1) The checker traces zero value passed to a specific function. That is not that important, but I based my implementation on zero arguments passed to memcpy/memset checker. Simple enough.
2) I realized that the path from function arguments to the checked function matters. Here is an example:

void test (unsigned short *, unsigned, unsigned);

void foo(const float aa[], unsigned short bb[], unsigned int cc)
{
  unsigned char dd;
  float ee = 0.f;
  for (dd = 0; dd < cc; dd++)
    ee += aa[dd];

  if (ee == 0.f)
    test(bb, 99, cc);
}


void bar(const float aa[], unsigned short bb[], unsigned int cc, unsigned int xx)
{
  unsigned char dd;
  float ee = 0.f;
  for (dd = 0; dd < cc; dd++)
    ee += aa[dd];

  if (ee == 0.f)
    test(bb, 99, xx);
}

In function foo arg cc passed to test() is SVal (0 U32b) (among other values) so my checker is triggered.
In function bar arg xx is SVal (reg_$2<unsigned int xx>) which does _not_ match zero check.

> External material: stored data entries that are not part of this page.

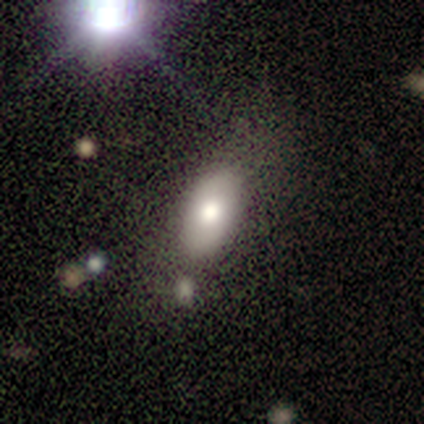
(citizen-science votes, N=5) Smooth or featured? 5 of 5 (100%) said smooth. How rounded? 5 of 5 (100%) said in between. Merging? 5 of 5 (100%) said none.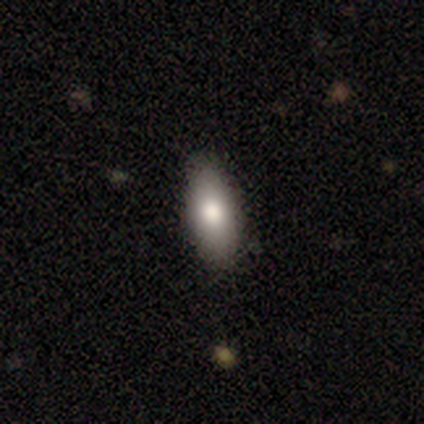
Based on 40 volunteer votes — A smooth galaxy with no disk features (80%) that is in between round and cigar-shaped (91%).

Vote fractions:
- Smooth or featured? smooth: 80% / featured or disk: 15% / star or artifact: 5%
- How rounded? in between: 91% / cigar-shaped: 9% / round: 0%
- Merging? none: 92% / minor disturbance: 5% / major disturbance: 3% / merger: 0%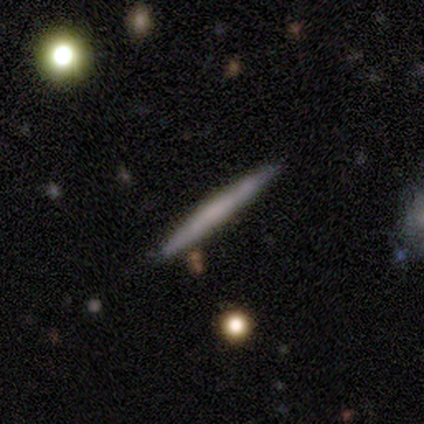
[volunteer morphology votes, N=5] Q: Smooth or featured?
A: smooth (80%); runner-up: featured or disk (20%)
Q: How rounded?
A: cigar-shaped (100%)
Q: Merging?
A: none (80%); runner-up: merger (20%)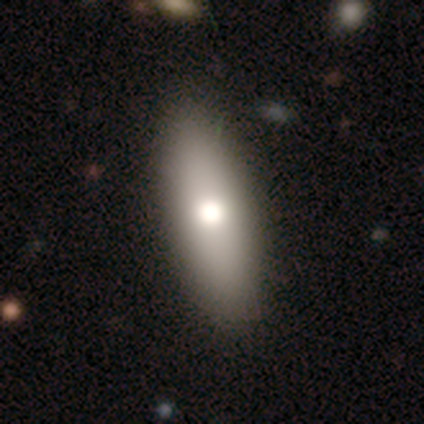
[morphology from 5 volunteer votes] A smooth galaxy with no disk features (100%) that is in between round and cigar-shaped (60%). Merging: none (80%).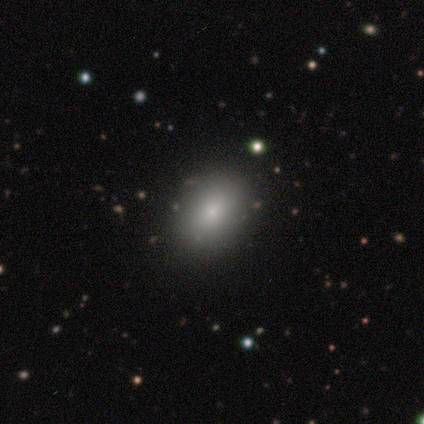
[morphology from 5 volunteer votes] Volunteers were most divided on "smooth or featured": smooth: 80%, featured or disk: 20%, star or artifact: 0%. More confident: how rounded — in between (100%); merging — none (100%).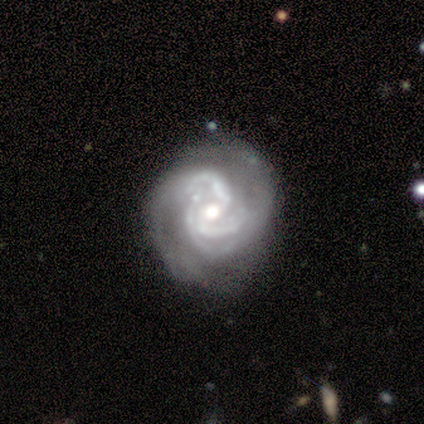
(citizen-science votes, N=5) Smooth or featured? featured or disk (100%)
Edge-on disk? no (100%)
Bar? no (80%)
Spiral arms? yes (100%)
Spiral winding? tight (60%)
Spiral arm count? 3 (80%)
Bulge size? moderate (80%)
Merging? none (60%)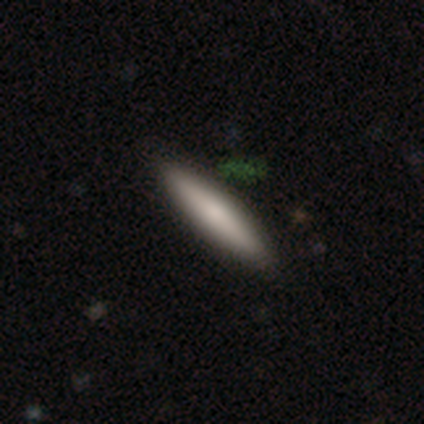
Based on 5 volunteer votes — Smooth or featured: featured or disk — 60% (smooth — 40%)
Edge-on disk: yes — 100%
Edge-on bulge: rounded — 100%
Merging: none — 80% (merger — 20%)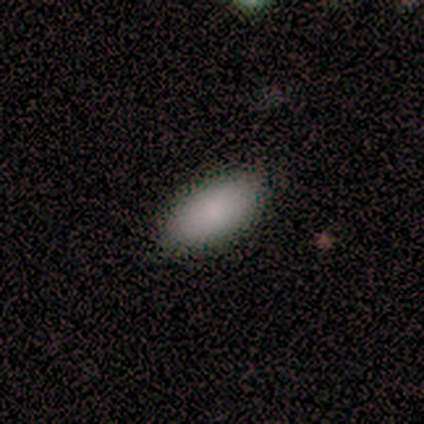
Q: Smooth or featured?
A: smooth (100%)
Q: How rounded?
A: in between (100%)
Q: Merging?
A: none (100%)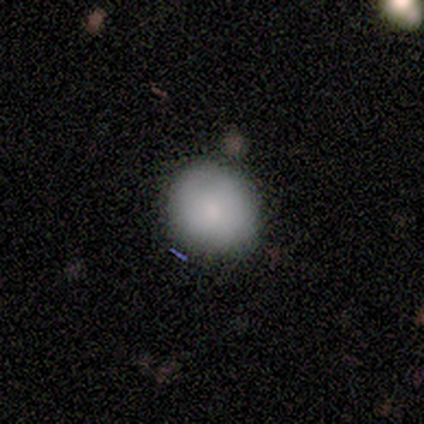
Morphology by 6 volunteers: A smooth galaxy with no disk features (83%) that is round (100%). Merging: none (83%).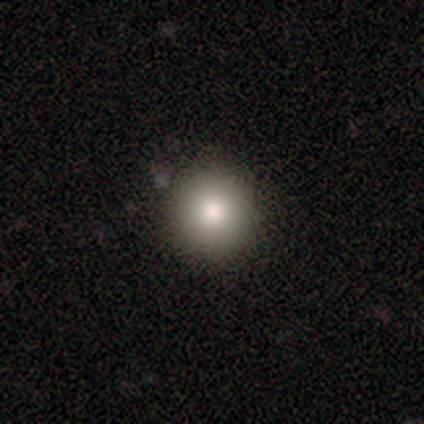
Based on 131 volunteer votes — Smooth or featured? 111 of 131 (85%) said smooth. How rounded? 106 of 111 (95%) said round. Merging? 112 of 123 (91%) said none.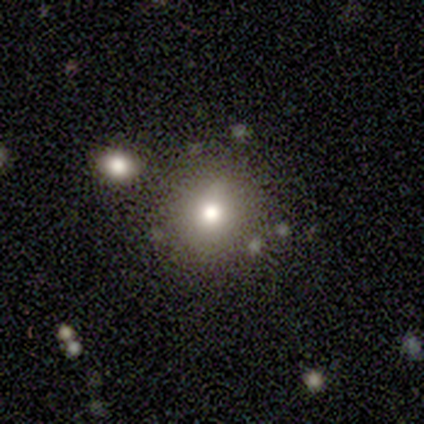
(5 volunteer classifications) This appears to be a smooth galaxy with no disk features (100%) that is round (80%). Merging: minor disturbance (60%).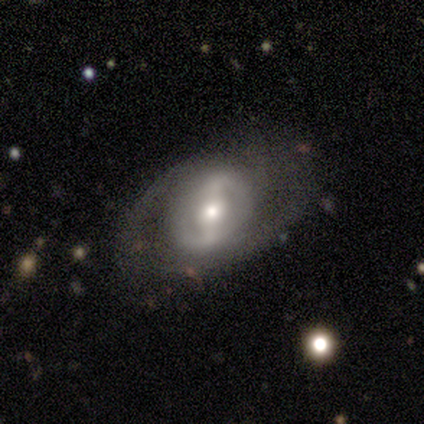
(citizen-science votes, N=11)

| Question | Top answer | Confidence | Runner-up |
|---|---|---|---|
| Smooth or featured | featured or disk | 91% | smooth (9%) |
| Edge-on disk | no | 90% | yes (10%) |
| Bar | strong | 67% | no (22%) |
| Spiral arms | yes | 89% | no (11%) |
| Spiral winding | loose | 50% | tight (38%) |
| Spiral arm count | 2 | 50% | tied: can't tell (50%) |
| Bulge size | moderate | 56% | large (22%) |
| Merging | none | 55% | minor disturbance (36%) |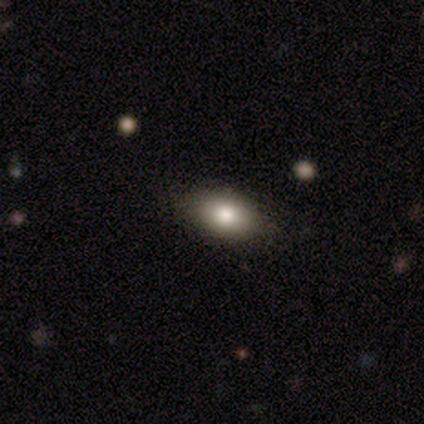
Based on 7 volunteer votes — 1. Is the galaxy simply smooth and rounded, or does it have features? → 100% smooth, 0% featured or disk, 0% star or artifact.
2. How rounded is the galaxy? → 57% in between, 29% round, 14% cigar-shaped.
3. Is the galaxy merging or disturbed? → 100% none, 0% minor disturbance, 0% major disturbance, 0% merger.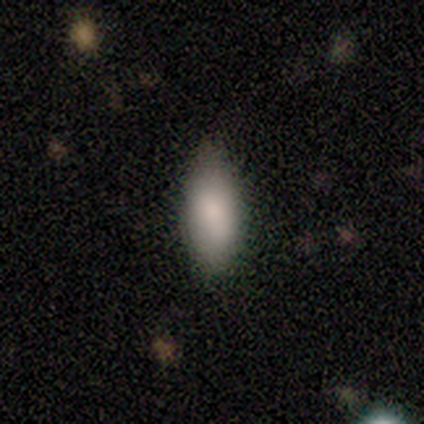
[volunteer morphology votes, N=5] This is clearly a smooth galaxy (100%). How rounded: clearly in between (100%). Merging: clearly none (100%).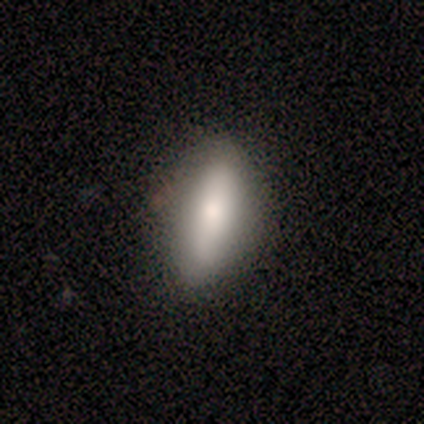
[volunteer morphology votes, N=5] Smooth or featured: smooth — 60% (featured or disk — 40%)
How rounded: in between — 67% (cigar-shaped — 33%)
Merging: none — 80% (major disturbance — 20%)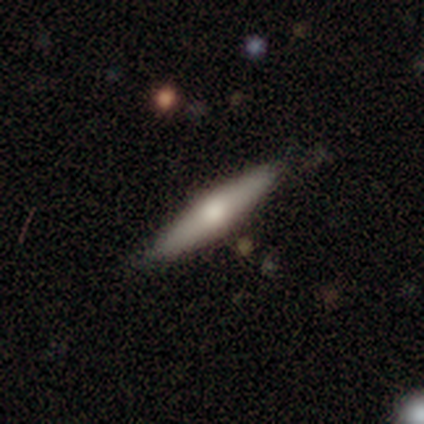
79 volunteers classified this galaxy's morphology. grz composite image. It shows a smooth galaxy with no disk features (54%) that is cigar-shaped (84%). Merging: none (57%).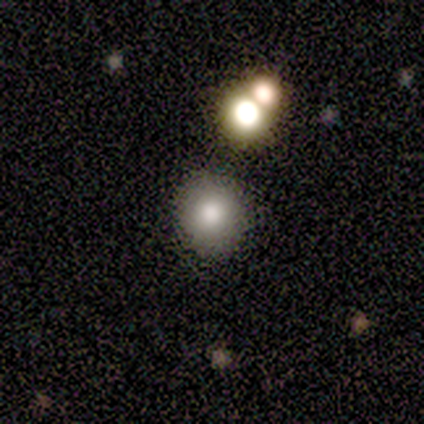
A smooth galaxy with no disk features (80%) that is round (100%). Merging: none (100%).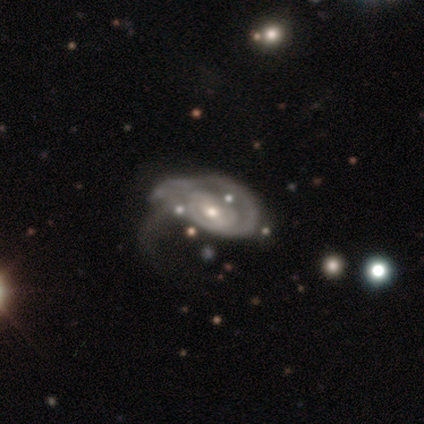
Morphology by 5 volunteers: Smooth or featured: featured or disk — 80% (smooth — 20%)
Edge-on disk: no — 100%
Bar: no — 75% (weak — 25%)
Spiral arms: yes — 75% (no — 25%)
Spiral winding: tight — 67% (loose — 33%)
Spiral arm count: 2 — 67% (can't tell — 33%)
Bulge size: moderate — 50% (tied with small — 50%)
Merging: major disturbance — 60% (minor disturbance — 40%)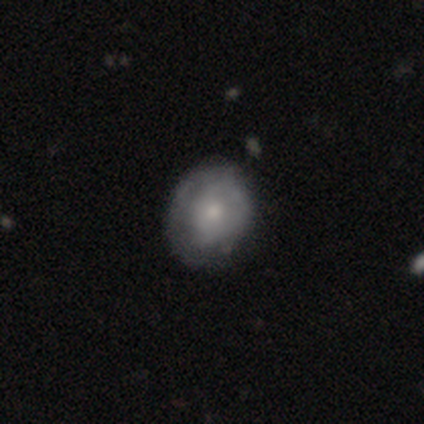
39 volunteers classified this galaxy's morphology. Volunteers were most divided on "bulge size": small: 55%, moderate: 36%, large: 5%, none: 5%, dominant: 0%. More confident: edge-on disk — no (96%); bar — no (86%); spiral arms — no (64%); smooth or featured — featured or disk (59%); merging — none (54%).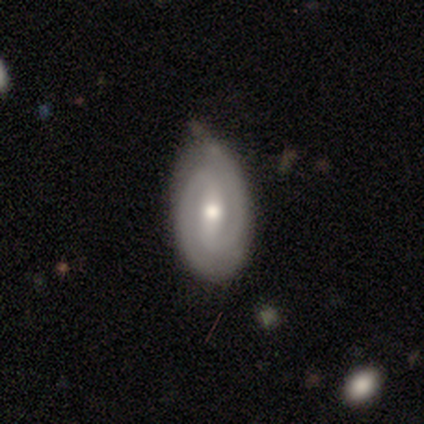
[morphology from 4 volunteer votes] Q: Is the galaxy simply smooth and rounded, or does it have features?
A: smooth — 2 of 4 (50%, tied with featured or disk).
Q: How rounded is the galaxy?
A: in between — 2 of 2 (100%).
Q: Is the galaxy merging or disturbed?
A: none — 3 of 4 (75%).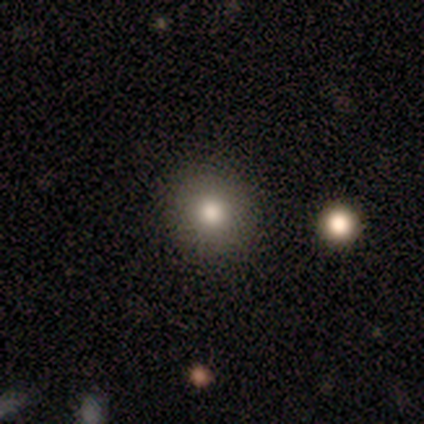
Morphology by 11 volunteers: A smooth galaxy with no disk features (100%) that is round (100%). Merging: none (100%).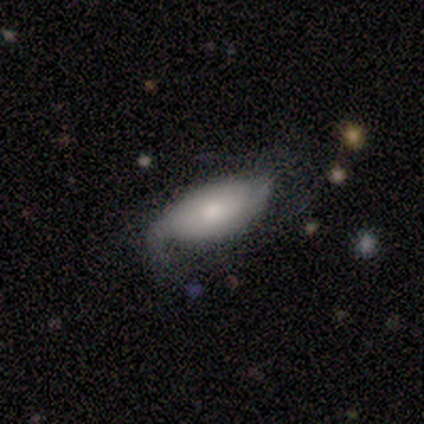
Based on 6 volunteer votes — Overall: featured or disk (67%; smooth 33%). Edge-on disk: no (100%). Bar: no (100%). Spiral arms: yes (100%). Spiral arm count: 2 (50%; 1 25%). Spiral winding: medium (50%; tight 25%). Bulge size: small (50%; large 25%). Merging: none (50%; major disturbance 33%).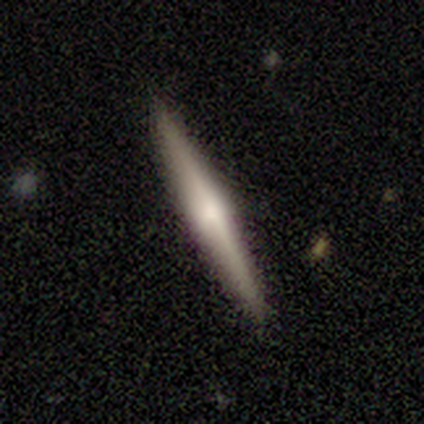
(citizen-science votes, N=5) featured or disk 60%, smooth 40%, star or artifact 0%. Down the decision tree: edge-on disk — yes (100%); edge-on bulge — rounded (67%); merging — none (100%).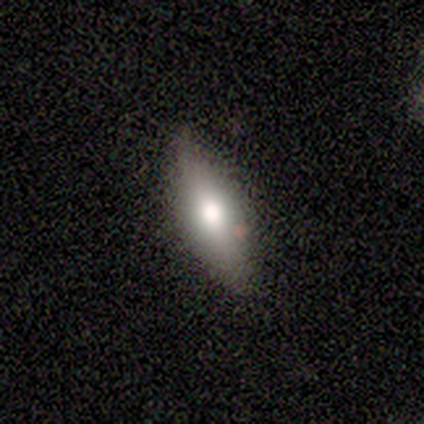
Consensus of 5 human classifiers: Smooth or featured? smooth (100%)
How rounded? in between (80%)
Merging? none (100%)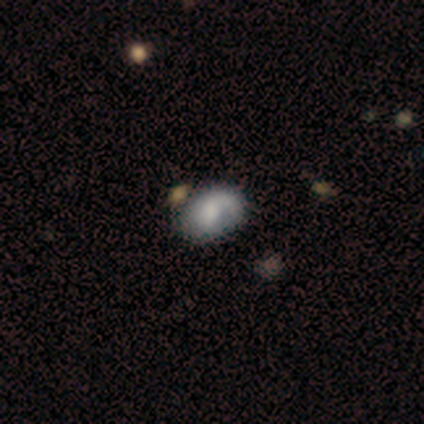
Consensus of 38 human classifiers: A smooth galaxy with no disk features (55%) that is in between round and cigar-shaped (71%). Merging: none (41%).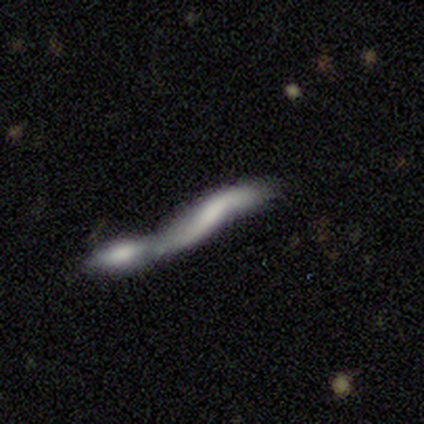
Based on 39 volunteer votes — Overall: featured or disk (51%; smooth 46%). Edge-on disk: no (55%; yes 45%). Bar: no (45%; strong 27%). Spiral arms: yes (55%; no 45%). Spiral arm count: 2 (83%). Spiral winding: loose (100%). Bulge size: none (64%). Merging: merger (79%).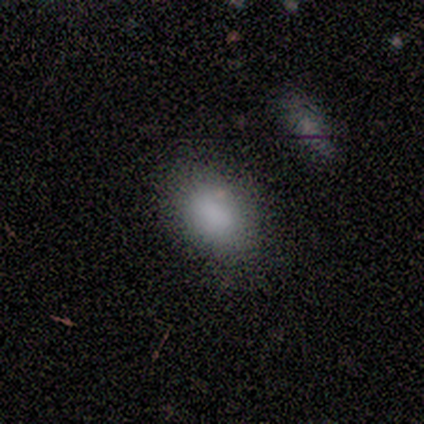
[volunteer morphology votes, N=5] type=smooth (80%); roundness=in between (100%); merging=none (100%).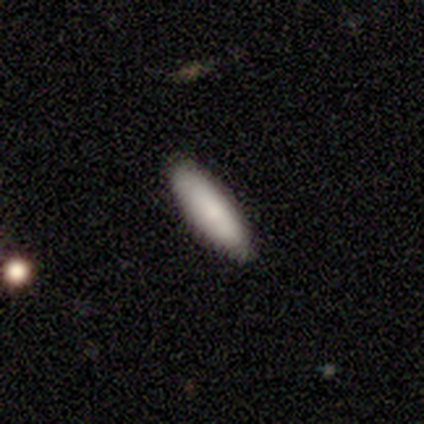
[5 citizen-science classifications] smooth 80%, featured or disk 20%, star or artifact 0%. Down the decision tree: how rounded — cigar-shaped (75%); merging — none (100%).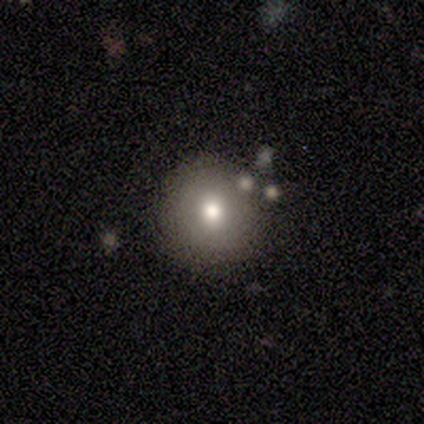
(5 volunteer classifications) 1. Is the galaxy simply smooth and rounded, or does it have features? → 100% smooth, 0% featured or disk, 0% star or artifact.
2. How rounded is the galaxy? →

The reason for that, as far as I can read from the code, is the for() loop. In foo cc is used in (dd<cc) inequality, and value for it is estimated with a range(reg_$0<unsigned int cc> : { [0, 0] }) which at the point my checker run for test() is re-interpreted as known value of zero.

3) From #2 I can make a conclusion that presence of comparison (dd<cc above) alters analysis in a substantial way.

Now the question - is this expected behavior or a bug? If this is expected behavior is there a way to affect it with any options already available? If this is a bug, is there a mechanism to "flush" state after analysis of the for loop is over, and I want to run value estimator at the point of test() evaluation from scratch? Is there a better way to achieve determinism?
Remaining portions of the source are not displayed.